=== SET EXERCISE 1 ===
Update the portion of the Six Sigma passage below starting at "In many recent" and ending at "not universally accepted.", and write it out in full with "projects" replaced by "initiatives".

In many recent programs, Green Belts and Black Belts are empowered to initiate, expand, and lead projects in their area of responsibility. The roles as defined above, therefore,
conform to the older Mikel Harry/Richard Schroeder model, which is not universally accepted.
Examples of Implementation
There have been a few retail companies that have attempted to adapt this methodology to their business with mixed success. Perhaps the most notable was former CEO Bob Nardelli's attempt to adapt his systems from his former employer, General Electric, to the retail industry. There is one inherent problem with attempting to apply Six Sigma to retail. Retail=people, Six Sigma=defects. So, you have to look at your lacking areas as defects by your employees. Home Depot attempted to solve this by thinning out their workforce and implementing training programs for the remaining employees in order to reduce defects. On paper, this may work well but once the human factor was applied it led to massive frustration from the employees and the customers due to the lack of salespeople on the floor at any one time. Although the employees were better trained, they were now required to help 22.8 customers per hour rather than the previous 13.4. Other retailers are learning from these mistakes of the first big box retailers to attempt this and are tweaking the methodology to better suit their company goals.
Origin
Bill Smith did not really "invent" Six Sigma in the 1980s; rather, he applied methodologies that had been available since the 1920s developed by luminaries like Shewhart, Deming, Juran, Ishikawa, Ohno, Shingo, Taguchi and Shainin. All tools used in Six Sigma programs are actually a subset of the Quality Engineering discipline and can be considered a part of the ASQ Certified Quality Engineer body of knowledge. The goal of Six Sigma, then, is to use the old tools in concert, for a greater effect than a sumof-parts approach. The use of "Black Belts" as itinerant change agents is controversial as it has created a cottage industry of training and certification. This relieves management of accountability for change; pre-Six Sigma implementations, exemplified by the Toyota Production
System and Japan's industrial ascension, simply used the technical talent at hand— Design, Manufacturing and Quality Engineers, Toolmakers, Maintenance and Production workers—to optimize the processes. The expansion of the various "Belts" to include "Green Belt", "Master Black Belt" and "Gold Belt" is commonly seen as a parallel to the various "Belt Factories" that exist in martial arts.

=== SET EXERCISE 2 ===
Count the lines of the listing below that contain the string "trapezoid", and respond with the number alone.

Extracted listing
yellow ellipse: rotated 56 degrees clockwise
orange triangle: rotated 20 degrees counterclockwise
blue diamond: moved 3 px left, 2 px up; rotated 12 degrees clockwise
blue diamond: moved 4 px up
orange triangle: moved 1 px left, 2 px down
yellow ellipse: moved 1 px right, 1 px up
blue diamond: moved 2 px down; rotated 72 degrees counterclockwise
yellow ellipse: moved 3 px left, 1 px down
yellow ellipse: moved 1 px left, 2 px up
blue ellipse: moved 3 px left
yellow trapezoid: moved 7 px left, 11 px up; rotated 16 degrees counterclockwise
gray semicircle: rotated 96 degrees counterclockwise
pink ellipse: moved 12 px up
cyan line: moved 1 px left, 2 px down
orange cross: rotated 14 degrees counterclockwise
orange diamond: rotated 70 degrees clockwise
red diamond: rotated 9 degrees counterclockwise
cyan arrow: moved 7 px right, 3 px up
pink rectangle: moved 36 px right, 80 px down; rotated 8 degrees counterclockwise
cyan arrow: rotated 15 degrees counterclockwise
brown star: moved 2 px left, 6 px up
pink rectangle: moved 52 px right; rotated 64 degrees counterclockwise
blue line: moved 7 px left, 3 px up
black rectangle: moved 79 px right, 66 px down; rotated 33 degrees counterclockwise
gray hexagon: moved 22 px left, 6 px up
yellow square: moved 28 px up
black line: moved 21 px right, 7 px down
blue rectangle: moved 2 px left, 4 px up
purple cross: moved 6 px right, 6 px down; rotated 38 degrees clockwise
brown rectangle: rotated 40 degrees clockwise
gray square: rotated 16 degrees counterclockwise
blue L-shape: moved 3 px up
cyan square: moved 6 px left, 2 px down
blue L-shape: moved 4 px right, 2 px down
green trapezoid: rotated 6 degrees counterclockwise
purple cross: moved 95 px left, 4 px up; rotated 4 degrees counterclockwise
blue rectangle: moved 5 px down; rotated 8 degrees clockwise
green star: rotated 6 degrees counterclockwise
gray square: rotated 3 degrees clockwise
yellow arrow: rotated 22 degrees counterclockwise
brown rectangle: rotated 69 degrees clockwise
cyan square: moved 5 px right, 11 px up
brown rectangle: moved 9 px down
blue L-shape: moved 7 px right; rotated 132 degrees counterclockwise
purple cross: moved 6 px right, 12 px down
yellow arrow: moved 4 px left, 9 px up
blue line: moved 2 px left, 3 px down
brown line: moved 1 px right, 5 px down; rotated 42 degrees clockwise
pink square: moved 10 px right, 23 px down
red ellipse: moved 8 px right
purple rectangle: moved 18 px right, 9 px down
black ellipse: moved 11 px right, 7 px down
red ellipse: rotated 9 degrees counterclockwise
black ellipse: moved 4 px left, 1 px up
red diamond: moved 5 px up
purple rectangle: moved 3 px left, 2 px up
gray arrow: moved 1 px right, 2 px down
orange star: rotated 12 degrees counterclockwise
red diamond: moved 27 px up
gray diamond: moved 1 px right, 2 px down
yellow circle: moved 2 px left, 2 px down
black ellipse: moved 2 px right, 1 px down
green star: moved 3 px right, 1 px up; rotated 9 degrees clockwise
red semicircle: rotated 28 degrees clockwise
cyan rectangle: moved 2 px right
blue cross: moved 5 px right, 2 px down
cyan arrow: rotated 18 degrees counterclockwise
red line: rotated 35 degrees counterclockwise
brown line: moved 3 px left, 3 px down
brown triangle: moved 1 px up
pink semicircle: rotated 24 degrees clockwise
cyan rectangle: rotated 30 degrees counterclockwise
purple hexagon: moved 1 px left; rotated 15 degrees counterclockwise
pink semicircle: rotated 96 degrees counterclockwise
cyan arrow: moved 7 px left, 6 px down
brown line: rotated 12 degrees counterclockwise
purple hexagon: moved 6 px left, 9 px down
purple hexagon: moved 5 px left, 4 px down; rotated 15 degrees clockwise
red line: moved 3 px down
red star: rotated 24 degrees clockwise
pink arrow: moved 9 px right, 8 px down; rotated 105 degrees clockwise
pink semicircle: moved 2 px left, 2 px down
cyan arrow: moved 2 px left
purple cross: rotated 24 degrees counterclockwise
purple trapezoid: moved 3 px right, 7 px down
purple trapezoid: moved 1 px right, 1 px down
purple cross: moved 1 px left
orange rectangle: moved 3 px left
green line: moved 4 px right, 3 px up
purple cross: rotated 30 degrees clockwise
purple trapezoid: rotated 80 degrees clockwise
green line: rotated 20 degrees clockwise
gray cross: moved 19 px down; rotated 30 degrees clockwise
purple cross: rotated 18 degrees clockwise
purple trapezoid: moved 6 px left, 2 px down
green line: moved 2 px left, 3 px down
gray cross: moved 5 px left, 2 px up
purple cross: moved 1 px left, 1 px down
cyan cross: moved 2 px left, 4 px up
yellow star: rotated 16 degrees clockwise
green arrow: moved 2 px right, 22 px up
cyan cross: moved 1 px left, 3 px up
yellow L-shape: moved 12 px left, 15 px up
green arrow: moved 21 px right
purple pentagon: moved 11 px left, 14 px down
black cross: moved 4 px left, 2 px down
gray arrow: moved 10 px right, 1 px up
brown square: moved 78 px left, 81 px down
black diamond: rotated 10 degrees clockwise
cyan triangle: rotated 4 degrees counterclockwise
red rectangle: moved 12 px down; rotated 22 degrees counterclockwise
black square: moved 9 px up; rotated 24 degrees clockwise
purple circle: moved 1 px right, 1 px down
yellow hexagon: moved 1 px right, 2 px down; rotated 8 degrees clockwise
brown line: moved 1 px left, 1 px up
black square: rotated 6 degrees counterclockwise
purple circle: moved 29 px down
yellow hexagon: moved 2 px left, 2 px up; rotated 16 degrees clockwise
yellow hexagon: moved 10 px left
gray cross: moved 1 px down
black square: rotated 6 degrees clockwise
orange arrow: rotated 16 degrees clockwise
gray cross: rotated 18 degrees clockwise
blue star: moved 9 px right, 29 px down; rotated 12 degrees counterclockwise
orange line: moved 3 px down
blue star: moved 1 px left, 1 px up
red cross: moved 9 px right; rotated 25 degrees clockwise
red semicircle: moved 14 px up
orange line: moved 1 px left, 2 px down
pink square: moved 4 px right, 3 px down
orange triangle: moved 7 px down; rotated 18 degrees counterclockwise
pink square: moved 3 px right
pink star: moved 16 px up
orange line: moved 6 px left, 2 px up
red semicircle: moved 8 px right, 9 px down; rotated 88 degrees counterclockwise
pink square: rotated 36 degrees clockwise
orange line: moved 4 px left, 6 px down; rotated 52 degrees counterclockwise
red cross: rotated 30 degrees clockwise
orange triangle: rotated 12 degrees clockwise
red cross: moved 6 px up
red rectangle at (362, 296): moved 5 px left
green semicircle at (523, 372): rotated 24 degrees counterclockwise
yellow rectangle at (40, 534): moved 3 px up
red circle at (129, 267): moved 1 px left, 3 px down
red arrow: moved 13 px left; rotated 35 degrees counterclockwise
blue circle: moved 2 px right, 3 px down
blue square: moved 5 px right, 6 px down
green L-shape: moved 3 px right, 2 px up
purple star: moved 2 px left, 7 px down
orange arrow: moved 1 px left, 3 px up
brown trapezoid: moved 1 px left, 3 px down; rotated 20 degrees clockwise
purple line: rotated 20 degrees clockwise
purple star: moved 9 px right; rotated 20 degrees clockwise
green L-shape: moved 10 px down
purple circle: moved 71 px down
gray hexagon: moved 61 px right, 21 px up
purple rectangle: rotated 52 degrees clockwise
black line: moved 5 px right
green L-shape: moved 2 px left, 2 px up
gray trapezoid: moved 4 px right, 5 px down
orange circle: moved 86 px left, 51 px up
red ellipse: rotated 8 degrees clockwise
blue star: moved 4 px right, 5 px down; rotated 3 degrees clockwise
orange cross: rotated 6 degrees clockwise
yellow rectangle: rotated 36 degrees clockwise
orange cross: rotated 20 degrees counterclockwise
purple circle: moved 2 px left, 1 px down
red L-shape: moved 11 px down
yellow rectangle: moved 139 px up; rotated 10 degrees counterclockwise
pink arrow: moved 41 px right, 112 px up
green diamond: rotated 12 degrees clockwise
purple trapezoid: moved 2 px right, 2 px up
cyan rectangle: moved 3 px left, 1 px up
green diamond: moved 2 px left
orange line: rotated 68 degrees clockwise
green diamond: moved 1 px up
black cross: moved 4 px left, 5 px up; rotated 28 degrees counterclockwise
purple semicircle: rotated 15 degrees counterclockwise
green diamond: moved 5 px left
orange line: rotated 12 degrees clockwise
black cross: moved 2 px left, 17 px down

=== REPLY 1 ===
In many recent programs, Green Belts and Black Belts are empowered to initiate, expand, and lead initiatives in their area of responsibility. The roles as defined above, therefore,
conform to the older Mikel Harry/Richard Schroeder model, which is not universally accepted.

=== REPLY 2 ===
9